Le nouveau projet de Christophe Chassol s’appelle Ludi : il l’interprète (et le montre, puisque c’est à la fois un album et un film) déjà sur scène mais ne le sort en disque que début mars. Comme son nom l’indique, Ludi s’intéresse à l’idée de jeu. Il s’inspire au départ du roman de Herman Hesse Le Jeu des perles de verre et travaille donc des sources ayant toutes en commun d’être issues de pratiques ludiques : en vrac le basket-ball, les montagnes russes, les bornes d’arcade ou, dans cet extrait mis en ligne la semaine dernière, les jeux de cour de récréation où on doit se taper dans les mains et/ou se baisser quand on entend dire son prénom – je ne sais pas comment s’appelle ce jeu, et je ne sais pas non plus très bien si je comprends les règles, mais là n’est pas la question.
La méthode d’harmonisation que développe Chassol depuis ses débuts a une dimension miraculeuse dont je ne me lasse pas, ça marche à tous les coups sur moi. C’est évidemment déjà très beau quand il l’applique à des pièces déjà musicales, mais ça devient carrément magique quand il l’introduit dans un univers qui n’est pas exactement de la musique au sens noble du terme mais « seulement » du son et du rythme. J’adore sa façon d’accompagner, de danser avec les voix et les battements de mains de ces collégiennes, c’est génial de mettre de la musique dans la vie comme ça, quand elle le demande ou du moins qu’elle sous-entend qu’elle pourrait se laisser enchanter. C’est une approche d’une part très enfantine, presque puérile de chantonner comme ça sur un support qui n’est au départ que du bruit, c’est comme quand on fredonne la mélodie d’une sirène des pompiers ou qu’on murmure des airs indistincts en même temps qu’un son vrombissant de moto ou de sonnerie du métro qui se ferme (vous voyez ce que je veux dire ou pas du tout ?). Et d’autre part c’est une façon de rappeler l’idée noble et mystique d’une musique universelle, d’un écho originel du divin, que le Rhodes de Chassol aurait le don de faire résonner. Ça me plaît beaucoup, le principe de faire apparaître la musique hors de ce qui fait œuvre, de faire vibrer le vivant, les liens entre les gens, leur rapport à l’espace, aux mouvements qu’ils y exécutent ou y improvisent. Ça permet de s’extraire du milieu du disque, de s’aérer l’esprit et les sens en embrassant les événements banals et trop souvent insaisissables du quotidien. Finalement, en captant les voix de ces adolescentes pour ensuite les transformer ainsi, Chassol réussit un tour de force artistique peut-être plus fort que la création « pure », qu’une composition intégralement écrite, si sublime et peaufinée soit-elle.
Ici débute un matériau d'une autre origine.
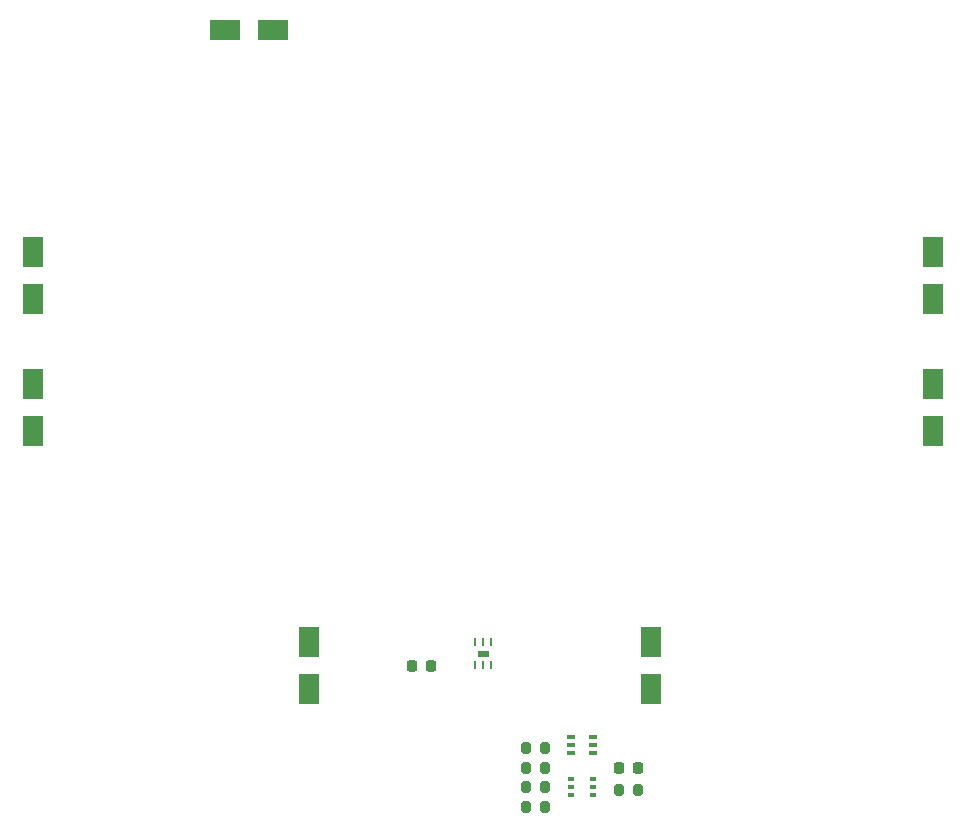
<source format=gtp>
%TF.GenerationSoftware,KiCad,Pcbnew,(6.0.5)*%
%TF.CreationDate,2022-07-09T16:35:03-07:00*%
%TF.ProjectId,solar-panel-side-X-plus,736f6c61-722d-4706-916e-656c2d736964,rev?*%
%TF.SameCoordinates,Original*%
%TF.FileFunction,Paste,Top*%
%TF.FilePolarity,Positive*%
%FSLAX46Y46*%
G04 Gerber Fmt 4.6, Leading zero omitted, Abs format (unit mm)*
G04 Created by KiCad (PCBNEW (6.0.5)) date 2022-07-09 16:35:03*
%MOMM*%
%LPD*%
G01*
G04 APERTURE LIST*
G04 Aperture macros list*
%AMRoundRect*
0 Rectangle with rounded corners*
0 $1 Rounding radius*
0 $2 $3 $4 $5 $6 $7 $8 $9 X,Y pos of 4 corners*
0 Add a 4 corners polygon primitive as box body*
4,1,4,$2,$3,$4,$5,$6,$7,$8,$9,$2,$3,0*
0 Add four circle primitives for the rounded corners*
1,1,$1+$1,$2,$3*
1,1,$1+$1,$4,$5*
1,1,$1+$1,$6,$7*
1,1,$1+$1,$8,$9*
0 Add four rect primitives between the rounded corners*
20,1,$1+$1,$2,$3,$4,$5,0*
20,1,$1+$1,$4,$5,$6,$7,0*
20,1,$1+$1,$6,$7,$8,$9,0*
20,1,$1+$1,$8,$9,$2,$3,0*%
G04 Aperture macros list end*
%ADD10C,0.010000*%
%ADD11R,1.700000X2.500000*%
%ADD12R,2.500000X1.700000*%
%ADD13R,0.270000X0.740000*%
%ADD14RoundRect,0.200000X0.200000X0.275000X-0.200000X0.275000X-0.200000X-0.275000X0.200000X-0.275000X0*%
%ADD15RoundRect,0.200000X-0.200000X-0.275000X0.200000X-0.275000X0.200000X0.275000X-0.200000X0.275000X0*%
%ADD16R,0.600000X0.400000*%
%ADD17R,0.650000X0.400000*%
%ADD18RoundRect,0.225000X-0.225000X-0.250000X0.225000X-0.250000X0.225000X0.250000X-0.225000X0.250000X0*%
%ADD19RoundRect,0.225000X0.225000X0.250000X-0.225000X0.250000X-0.225000X-0.250000X0.225000X-0.250000X0*%
G04 APERTURE END LIST*
G36*
X139114000Y-101810000D02*
G01*
X138254000Y-101810000D01*
X138254000Y-101390000D01*
X139114000Y-101390000D01*
X139114000Y-101810000D01*
G37*
D10*
X139114000Y-101810000D02*
X138254000Y-101810000D01*
X138254000Y-101390000D01*
X139114000Y-101390000D01*
X139114000Y-101810000D01*
D11*
X100584000Y-82772000D03*
X100584000Y-78772000D03*
X176784000Y-67596000D03*
X176784000Y-71596000D03*
X123952000Y-100616000D03*
X123952000Y-104616000D03*
D12*
X120872000Y-48768000D03*
X116872000Y-48768000D03*
D11*
X176784000Y-78772000D03*
X176784000Y-82772000D03*
X100584000Y-71596000D03*
X100584000Y-67596000D03*
X152908000Y-104616000D03*
X152908000Y-100616000D03*
D13*
X138034000Y-102595000D03*
X138684000Y-102595000D03*
X139334000Y-102595000D03*
X139334000Y-100605000D03*
X138684000Y-100605000D03*
X138034000Y-100605000D03*
D14*
X151828000Y-113157000D03*
X150178000Y-113157000D03*
D15*
X142304000Y-112903000D03*
X143954000Y-112903000D03*
D14*
X143954000Y-109601000D03*
X142304000Y-109601000D03*
D15*
X142304000Y-114554000D03*
X143954000Y-114554000D03*
X142304000Y-111252000D03*
X143954000Y-111252000D03*
D16*
X146116000Y-112253000D03*
X146116000Y-112903000D03*
X146116000Y-113553000D03*
X148016000Y-113553000D03*
X148016000Y-112903000D03*
X148016000Y-112253000D03*
D17*
X146116000Y-108697000D03*
X146116000Y-109347000D03*
X146116000Y-109997000D03*
X148016000Y-109997000D03*
X148016000Y-109347000D03*
X148016000Y-108697000D03*
D18*
X150228000Y-111252000D03*
X151778000Y-111252000D03*
D19*
X134252000Y-102616000D03*
X132702000Y-102616000D03*
M02*

</source>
J’ai eu la chance d’écouter l’album, je ne vous étonnerai pas en vous disant que je l’ai très vite mis en boucle. Il a une vibration un peu plus frénétique que d’habitude sur certains titres, et puis il y a davantage de « vrai » chant, mais on n’est pas non plus dépaysé. D’ailleurs je me demandais si Chassol pourrait un jour rompre avec son propre son, avec cette couleur considérée comme chaude et veloutée de l’orgue Fender. Je serais curieux de l’entendre avec d’autres instruments, par exemple, un clavecin, un mellotron, une guitare électrique, un Juno-106 – mais peut-être que ça ne marcherait pas pareil, j’en sais rien.